Locate the string "lines" in the listing below. Copy every line where it is found.

> _Records for this exercise_:
○ ○ ○

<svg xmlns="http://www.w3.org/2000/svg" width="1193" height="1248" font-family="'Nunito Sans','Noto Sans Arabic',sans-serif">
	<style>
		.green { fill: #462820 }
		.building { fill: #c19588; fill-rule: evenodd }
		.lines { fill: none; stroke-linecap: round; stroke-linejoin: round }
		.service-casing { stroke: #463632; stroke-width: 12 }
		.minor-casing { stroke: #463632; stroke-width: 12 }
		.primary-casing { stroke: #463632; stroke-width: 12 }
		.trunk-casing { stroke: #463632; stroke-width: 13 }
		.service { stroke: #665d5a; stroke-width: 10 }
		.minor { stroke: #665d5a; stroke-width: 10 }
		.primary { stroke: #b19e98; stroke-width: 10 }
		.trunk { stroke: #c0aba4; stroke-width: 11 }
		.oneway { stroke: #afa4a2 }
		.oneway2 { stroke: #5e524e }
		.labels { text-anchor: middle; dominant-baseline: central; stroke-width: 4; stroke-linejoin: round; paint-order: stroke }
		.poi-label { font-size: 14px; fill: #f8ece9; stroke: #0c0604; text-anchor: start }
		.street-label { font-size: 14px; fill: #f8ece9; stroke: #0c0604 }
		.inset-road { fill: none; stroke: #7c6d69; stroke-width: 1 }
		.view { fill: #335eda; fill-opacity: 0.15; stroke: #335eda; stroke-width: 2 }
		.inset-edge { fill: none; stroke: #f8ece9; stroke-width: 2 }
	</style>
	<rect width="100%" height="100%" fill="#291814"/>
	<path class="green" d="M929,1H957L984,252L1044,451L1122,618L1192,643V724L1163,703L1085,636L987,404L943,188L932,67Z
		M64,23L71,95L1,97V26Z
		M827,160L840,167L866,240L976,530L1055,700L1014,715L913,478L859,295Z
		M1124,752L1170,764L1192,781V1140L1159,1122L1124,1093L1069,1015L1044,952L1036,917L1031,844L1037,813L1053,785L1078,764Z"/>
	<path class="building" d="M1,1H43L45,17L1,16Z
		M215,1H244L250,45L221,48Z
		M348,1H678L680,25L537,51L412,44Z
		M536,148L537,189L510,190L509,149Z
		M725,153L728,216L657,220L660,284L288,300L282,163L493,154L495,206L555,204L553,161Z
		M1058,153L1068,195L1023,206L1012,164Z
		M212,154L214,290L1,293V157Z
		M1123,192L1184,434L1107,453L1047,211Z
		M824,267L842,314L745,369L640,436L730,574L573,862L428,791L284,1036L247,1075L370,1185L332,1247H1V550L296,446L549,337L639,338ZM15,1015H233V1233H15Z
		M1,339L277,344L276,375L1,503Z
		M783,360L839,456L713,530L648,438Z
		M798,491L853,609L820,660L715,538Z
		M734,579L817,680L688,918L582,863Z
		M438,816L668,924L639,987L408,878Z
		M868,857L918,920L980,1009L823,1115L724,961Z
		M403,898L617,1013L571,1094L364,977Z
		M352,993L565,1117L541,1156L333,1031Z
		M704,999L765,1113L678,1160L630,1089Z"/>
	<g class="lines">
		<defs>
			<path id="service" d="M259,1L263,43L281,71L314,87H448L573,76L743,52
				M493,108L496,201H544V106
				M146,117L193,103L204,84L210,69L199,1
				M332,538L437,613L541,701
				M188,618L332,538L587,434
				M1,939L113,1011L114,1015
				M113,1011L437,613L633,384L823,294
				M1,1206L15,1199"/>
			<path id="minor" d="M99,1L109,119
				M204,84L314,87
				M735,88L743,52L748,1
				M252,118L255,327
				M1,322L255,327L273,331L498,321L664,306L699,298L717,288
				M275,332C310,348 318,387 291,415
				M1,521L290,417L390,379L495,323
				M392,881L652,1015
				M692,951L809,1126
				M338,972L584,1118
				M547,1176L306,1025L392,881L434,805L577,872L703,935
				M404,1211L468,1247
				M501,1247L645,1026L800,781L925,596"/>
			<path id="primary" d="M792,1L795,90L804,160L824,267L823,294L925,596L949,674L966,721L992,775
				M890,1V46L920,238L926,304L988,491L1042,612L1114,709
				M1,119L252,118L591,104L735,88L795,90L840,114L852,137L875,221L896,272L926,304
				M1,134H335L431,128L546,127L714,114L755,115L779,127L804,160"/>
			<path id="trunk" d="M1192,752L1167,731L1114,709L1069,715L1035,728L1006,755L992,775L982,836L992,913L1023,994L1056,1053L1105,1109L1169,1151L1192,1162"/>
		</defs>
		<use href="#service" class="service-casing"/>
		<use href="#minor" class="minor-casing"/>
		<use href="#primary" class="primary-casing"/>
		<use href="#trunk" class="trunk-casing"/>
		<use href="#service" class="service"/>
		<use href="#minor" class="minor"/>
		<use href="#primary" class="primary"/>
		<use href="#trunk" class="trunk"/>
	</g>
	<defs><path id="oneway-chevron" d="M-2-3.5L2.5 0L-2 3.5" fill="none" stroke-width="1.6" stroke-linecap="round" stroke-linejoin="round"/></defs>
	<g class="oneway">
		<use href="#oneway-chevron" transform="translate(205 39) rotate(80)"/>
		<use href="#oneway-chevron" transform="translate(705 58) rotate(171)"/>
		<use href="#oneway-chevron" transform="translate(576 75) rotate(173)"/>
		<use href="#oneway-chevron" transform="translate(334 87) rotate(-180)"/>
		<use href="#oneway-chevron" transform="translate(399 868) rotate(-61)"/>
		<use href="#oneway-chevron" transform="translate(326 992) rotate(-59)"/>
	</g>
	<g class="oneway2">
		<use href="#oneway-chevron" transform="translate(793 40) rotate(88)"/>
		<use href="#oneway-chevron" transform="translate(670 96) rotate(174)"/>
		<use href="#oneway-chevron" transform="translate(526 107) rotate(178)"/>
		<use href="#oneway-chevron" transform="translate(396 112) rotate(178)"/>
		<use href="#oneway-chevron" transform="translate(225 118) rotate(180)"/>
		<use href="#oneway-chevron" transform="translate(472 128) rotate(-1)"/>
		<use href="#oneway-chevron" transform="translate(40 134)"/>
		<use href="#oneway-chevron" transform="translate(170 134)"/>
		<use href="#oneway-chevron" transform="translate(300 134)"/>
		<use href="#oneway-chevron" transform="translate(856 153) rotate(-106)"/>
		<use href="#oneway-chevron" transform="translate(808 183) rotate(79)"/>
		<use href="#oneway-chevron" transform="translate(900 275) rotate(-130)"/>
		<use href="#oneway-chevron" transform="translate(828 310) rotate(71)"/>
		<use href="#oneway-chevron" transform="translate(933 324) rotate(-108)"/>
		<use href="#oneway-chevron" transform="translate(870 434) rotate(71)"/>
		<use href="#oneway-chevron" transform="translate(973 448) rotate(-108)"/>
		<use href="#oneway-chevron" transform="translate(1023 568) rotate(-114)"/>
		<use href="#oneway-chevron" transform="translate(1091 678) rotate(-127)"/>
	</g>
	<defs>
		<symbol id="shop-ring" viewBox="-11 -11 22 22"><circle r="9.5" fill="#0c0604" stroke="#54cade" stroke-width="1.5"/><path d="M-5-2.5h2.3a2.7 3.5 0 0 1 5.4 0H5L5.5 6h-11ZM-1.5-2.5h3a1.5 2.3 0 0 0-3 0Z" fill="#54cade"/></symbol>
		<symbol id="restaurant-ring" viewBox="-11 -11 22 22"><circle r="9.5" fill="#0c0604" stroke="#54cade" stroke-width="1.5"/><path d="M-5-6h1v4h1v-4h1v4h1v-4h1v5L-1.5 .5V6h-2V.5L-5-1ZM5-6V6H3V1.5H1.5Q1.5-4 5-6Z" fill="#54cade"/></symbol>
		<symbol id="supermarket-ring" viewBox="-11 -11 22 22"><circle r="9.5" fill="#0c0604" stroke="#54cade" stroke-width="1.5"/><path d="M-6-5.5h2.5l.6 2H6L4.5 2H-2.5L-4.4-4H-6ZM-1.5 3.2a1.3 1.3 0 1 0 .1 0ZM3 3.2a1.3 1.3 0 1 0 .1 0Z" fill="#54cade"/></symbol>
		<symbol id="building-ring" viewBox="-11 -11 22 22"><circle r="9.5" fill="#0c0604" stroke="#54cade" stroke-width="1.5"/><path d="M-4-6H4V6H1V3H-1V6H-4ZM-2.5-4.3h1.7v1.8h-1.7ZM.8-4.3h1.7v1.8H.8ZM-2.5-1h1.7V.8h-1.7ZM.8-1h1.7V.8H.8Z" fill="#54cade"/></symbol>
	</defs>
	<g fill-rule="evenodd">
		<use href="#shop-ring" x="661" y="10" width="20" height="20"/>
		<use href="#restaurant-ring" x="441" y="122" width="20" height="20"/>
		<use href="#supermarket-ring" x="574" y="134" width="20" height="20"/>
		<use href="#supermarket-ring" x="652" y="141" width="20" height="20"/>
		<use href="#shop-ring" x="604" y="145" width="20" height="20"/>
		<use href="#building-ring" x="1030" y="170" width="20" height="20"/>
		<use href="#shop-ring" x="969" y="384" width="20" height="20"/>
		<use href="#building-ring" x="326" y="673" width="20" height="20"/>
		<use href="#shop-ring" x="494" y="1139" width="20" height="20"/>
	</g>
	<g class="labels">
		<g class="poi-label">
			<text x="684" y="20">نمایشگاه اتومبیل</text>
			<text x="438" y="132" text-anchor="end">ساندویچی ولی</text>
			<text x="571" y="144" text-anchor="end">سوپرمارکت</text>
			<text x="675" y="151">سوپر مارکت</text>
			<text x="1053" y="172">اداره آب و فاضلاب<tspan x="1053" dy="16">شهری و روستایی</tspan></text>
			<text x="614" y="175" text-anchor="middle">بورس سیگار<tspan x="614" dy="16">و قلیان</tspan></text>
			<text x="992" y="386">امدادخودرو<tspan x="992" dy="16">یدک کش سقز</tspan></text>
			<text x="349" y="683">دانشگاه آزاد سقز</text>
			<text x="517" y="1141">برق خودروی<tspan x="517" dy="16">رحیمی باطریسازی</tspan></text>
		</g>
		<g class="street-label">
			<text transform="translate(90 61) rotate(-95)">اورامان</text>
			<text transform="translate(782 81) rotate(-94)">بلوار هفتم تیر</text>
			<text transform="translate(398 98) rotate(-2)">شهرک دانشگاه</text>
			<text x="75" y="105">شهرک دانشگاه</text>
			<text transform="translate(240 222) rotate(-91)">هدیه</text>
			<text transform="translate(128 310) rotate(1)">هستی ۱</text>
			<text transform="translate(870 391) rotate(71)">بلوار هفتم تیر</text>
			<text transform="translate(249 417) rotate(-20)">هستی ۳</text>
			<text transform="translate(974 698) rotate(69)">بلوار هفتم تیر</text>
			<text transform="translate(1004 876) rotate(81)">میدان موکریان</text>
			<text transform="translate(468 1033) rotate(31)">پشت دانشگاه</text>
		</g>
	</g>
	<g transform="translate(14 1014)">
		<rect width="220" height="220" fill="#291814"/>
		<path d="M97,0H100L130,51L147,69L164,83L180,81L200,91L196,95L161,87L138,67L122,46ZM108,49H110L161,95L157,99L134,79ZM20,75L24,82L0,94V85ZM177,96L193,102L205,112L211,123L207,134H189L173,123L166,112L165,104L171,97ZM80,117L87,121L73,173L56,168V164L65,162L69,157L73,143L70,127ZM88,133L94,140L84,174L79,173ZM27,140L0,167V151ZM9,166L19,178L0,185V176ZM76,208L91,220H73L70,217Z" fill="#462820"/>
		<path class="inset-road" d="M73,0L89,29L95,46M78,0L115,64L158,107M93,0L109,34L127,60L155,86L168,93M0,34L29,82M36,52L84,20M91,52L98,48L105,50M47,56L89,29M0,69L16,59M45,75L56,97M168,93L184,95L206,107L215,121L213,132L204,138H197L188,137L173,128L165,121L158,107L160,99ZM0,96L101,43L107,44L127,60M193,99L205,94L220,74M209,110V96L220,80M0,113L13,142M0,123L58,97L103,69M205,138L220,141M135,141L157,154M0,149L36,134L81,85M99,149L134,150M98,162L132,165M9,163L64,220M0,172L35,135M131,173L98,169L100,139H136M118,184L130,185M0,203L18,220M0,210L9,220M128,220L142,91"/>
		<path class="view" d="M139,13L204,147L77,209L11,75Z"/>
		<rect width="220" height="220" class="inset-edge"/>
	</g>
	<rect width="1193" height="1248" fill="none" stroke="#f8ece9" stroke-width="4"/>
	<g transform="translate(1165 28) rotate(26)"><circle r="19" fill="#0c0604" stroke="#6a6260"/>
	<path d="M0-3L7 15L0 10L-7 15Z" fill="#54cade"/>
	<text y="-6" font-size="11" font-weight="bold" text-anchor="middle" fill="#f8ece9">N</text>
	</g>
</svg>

○ ○ ○

> _Completed exercise_:
		.lines { fill: none; stroke-linecap: round; stroke-linejoin: round }
	<g class="lines">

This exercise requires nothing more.